Work to be completed
Every line between the top of the data below and the line with "TABLE 2 Apparent", both ends included, must be retyped exactly.

Source data
§

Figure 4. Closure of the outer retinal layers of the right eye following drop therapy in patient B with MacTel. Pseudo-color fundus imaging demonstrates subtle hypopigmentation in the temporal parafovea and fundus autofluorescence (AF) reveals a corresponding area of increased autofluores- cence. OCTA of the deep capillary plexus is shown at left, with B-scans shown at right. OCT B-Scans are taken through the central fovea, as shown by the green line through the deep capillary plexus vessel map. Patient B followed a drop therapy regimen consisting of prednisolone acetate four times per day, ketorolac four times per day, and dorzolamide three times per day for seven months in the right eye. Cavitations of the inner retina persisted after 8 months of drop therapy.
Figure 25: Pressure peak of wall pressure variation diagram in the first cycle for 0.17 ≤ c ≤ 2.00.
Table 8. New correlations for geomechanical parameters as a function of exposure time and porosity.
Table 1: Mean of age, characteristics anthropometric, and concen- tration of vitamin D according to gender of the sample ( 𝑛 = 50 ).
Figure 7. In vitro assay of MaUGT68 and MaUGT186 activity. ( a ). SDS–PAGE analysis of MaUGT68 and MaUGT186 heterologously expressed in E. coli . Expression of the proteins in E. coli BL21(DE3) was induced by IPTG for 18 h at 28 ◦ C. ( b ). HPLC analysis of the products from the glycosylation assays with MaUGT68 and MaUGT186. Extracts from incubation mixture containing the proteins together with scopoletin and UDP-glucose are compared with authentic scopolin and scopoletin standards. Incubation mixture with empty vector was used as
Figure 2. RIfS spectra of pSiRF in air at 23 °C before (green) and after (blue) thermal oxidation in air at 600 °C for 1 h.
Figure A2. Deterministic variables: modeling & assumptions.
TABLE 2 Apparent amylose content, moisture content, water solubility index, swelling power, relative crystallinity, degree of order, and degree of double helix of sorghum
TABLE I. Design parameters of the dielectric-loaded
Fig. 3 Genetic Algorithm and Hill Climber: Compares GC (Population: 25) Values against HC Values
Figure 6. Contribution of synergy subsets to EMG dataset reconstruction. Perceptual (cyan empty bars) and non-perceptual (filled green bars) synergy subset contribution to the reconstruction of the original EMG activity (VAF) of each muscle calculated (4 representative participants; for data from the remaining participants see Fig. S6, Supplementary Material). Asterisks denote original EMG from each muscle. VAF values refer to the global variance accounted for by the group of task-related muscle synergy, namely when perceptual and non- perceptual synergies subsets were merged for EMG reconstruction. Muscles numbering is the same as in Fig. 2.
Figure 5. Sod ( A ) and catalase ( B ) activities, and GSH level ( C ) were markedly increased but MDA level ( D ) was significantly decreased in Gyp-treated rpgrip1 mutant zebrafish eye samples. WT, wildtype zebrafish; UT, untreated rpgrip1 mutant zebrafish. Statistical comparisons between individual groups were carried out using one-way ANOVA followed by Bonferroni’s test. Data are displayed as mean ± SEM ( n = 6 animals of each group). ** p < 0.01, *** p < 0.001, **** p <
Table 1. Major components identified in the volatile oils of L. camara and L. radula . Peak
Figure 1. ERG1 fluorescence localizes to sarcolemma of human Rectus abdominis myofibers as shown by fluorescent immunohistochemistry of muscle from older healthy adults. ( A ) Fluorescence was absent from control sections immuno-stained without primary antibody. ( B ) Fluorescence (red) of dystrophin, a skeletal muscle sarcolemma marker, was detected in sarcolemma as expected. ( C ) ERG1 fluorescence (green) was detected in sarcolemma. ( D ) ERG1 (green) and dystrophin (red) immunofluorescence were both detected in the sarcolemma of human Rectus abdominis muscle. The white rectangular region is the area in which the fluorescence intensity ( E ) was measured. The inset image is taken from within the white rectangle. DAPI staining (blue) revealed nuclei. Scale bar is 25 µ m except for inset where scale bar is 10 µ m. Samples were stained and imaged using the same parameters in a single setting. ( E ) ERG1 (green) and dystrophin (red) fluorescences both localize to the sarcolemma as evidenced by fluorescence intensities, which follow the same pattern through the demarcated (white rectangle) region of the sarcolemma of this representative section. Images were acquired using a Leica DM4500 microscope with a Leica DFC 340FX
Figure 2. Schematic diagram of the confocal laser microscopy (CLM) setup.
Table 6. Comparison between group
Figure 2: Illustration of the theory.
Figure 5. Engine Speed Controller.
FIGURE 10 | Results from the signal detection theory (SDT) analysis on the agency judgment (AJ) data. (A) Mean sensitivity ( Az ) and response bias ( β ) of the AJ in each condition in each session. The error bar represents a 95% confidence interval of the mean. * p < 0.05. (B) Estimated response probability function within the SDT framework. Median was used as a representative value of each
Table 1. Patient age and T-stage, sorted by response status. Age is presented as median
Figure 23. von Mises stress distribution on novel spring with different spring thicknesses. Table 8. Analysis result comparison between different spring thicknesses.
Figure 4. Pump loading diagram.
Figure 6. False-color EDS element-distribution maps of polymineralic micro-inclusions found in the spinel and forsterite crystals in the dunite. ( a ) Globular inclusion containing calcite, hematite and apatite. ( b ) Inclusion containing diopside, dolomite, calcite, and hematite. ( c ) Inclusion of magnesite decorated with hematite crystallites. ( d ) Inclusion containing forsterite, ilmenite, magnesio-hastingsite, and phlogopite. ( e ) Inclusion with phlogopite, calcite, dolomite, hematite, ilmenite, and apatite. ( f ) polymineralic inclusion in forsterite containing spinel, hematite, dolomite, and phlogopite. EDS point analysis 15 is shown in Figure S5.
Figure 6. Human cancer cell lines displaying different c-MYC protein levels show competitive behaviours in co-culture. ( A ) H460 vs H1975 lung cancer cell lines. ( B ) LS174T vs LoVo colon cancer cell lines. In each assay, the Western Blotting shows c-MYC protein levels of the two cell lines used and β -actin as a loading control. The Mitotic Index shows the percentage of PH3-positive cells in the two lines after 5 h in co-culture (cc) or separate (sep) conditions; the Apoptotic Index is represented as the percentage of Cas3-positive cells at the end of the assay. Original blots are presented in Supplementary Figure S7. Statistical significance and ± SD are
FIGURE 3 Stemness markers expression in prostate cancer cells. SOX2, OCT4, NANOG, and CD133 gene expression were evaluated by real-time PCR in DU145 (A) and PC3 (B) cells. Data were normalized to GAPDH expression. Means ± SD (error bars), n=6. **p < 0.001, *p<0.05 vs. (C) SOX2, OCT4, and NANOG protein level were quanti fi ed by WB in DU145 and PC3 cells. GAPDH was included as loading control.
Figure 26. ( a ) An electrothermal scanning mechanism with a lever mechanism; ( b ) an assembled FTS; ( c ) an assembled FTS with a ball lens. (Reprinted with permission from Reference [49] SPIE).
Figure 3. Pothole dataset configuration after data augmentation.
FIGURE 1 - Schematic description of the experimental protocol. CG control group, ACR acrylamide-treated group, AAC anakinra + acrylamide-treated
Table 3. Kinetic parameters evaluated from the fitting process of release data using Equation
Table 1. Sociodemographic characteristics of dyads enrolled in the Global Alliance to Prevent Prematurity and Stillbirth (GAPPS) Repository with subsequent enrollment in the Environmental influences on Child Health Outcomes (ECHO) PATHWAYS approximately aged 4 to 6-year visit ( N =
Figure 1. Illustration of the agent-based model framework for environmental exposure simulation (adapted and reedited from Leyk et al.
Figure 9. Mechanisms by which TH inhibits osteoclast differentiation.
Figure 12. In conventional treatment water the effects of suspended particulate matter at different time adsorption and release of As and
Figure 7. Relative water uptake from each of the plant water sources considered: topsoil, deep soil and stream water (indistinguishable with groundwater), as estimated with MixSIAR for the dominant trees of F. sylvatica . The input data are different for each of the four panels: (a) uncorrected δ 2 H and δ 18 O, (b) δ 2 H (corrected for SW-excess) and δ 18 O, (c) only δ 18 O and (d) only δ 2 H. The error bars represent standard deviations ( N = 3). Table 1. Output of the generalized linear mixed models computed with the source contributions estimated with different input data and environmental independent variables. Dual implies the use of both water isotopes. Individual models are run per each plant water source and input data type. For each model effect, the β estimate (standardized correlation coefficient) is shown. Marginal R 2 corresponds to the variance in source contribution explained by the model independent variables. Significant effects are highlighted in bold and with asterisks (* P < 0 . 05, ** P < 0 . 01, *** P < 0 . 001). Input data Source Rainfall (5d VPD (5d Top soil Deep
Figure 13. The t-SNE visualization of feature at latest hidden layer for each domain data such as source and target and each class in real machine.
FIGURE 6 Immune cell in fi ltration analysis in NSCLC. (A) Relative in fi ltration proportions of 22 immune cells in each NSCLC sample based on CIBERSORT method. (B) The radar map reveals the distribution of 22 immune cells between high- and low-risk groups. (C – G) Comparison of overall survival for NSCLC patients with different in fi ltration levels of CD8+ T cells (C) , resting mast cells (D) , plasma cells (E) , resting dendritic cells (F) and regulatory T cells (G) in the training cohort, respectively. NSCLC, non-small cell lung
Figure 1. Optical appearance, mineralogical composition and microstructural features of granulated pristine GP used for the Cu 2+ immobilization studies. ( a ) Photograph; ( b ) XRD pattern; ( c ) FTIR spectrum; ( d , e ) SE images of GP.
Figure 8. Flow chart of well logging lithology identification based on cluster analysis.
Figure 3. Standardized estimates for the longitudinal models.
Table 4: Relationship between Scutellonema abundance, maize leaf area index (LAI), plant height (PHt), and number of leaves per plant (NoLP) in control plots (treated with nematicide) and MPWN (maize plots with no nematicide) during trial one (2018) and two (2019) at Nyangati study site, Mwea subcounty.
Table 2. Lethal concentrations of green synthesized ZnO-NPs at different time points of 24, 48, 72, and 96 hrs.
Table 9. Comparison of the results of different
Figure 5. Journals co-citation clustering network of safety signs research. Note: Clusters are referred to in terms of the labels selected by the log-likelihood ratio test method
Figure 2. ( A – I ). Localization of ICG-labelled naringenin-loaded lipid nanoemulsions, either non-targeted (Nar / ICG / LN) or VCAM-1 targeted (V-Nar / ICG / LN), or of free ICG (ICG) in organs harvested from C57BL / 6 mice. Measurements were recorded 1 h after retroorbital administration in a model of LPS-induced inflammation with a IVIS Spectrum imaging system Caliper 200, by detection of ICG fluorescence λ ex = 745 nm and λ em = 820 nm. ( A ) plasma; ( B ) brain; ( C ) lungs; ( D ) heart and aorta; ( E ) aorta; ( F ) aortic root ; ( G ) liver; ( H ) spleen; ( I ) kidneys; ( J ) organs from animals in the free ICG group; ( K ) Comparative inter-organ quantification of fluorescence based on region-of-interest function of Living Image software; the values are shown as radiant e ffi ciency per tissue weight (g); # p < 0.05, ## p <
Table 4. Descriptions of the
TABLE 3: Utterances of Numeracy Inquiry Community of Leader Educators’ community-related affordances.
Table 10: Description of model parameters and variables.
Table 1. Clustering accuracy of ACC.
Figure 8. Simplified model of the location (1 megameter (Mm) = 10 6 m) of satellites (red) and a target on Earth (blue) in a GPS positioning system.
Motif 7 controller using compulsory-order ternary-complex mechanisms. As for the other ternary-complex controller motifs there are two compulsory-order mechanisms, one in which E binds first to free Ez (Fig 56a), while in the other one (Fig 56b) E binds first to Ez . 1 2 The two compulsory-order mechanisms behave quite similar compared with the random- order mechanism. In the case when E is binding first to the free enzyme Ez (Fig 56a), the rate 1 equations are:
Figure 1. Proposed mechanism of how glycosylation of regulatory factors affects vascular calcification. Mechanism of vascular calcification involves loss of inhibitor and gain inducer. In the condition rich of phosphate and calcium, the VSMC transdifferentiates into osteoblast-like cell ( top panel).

§

Task response
Figure 4. Closure of the outer retinal layers of the right eye following drop therapy in patient B with MacTel. Pseudo-color fundus imaging demonstrates subtle hypopigmentation in the temporal parafovea and fundus autofluorescence (AF) reveals a corresponding area of increased autofluores- cence. OCTA of the deep capillary plexus is shown at left, with B-scans shown at right. OCT B-Scans are taken through the central fovea, as shown by the green line through the deep capillary plexus vessel map. Patient B followed a drop therapy regimen consisting of prednisolone acetate four times per day, ketorolac four times per day, and dorzolamide three times per day for seven months in the right eye. Cavitations of the inner retina persisted after 8 months of drop therapy.
Figure 25: Pressure peak of wall pressure variation diagram in the first cycle for 0.17 ≤ c ≤ 2.00.
Table 8. New correlations for geomechanical parameters as a function of exposure time and porosity.
Table 1: Mean of age, characteristics anthropometric, and concen- tration of vitamin D according to gender of the sample ( 𝑛 = 50 ).
Figure 7. In vitro assay of MaUGT68 and MaUGT186 activity. ( a ). SDS–PAGE analysis of MaUGT68 and MaUGT186 heterologously expressed in E. coli . Expression of the proteins in E. coli BL21(DE3) was induced by IPTG for 18 h at 28 ◦ C. ( b ). HPLC analysis of the products from the glycosylation assays with MaUGT68 and MaUGT186. Extracts from incubation mixture containing the proteins together with scopoletin and UDP-glucose are compared with authentic scopolin and scopoletin standards. Incubation mixture with empty vector was used as
Figure 2. RIfS spectra of pSiRF in air at 23 °C before (green) and after (blue) thermal oxidation in air at 600 °C for 1 h.
Figure A2. Deterministic variables: modeling & assumptions.
TABLE 2 Apparent amylose content, moisture content, water solubility index, swelling power, relative crystallinity, degree of order, and degree of double helix of sorghum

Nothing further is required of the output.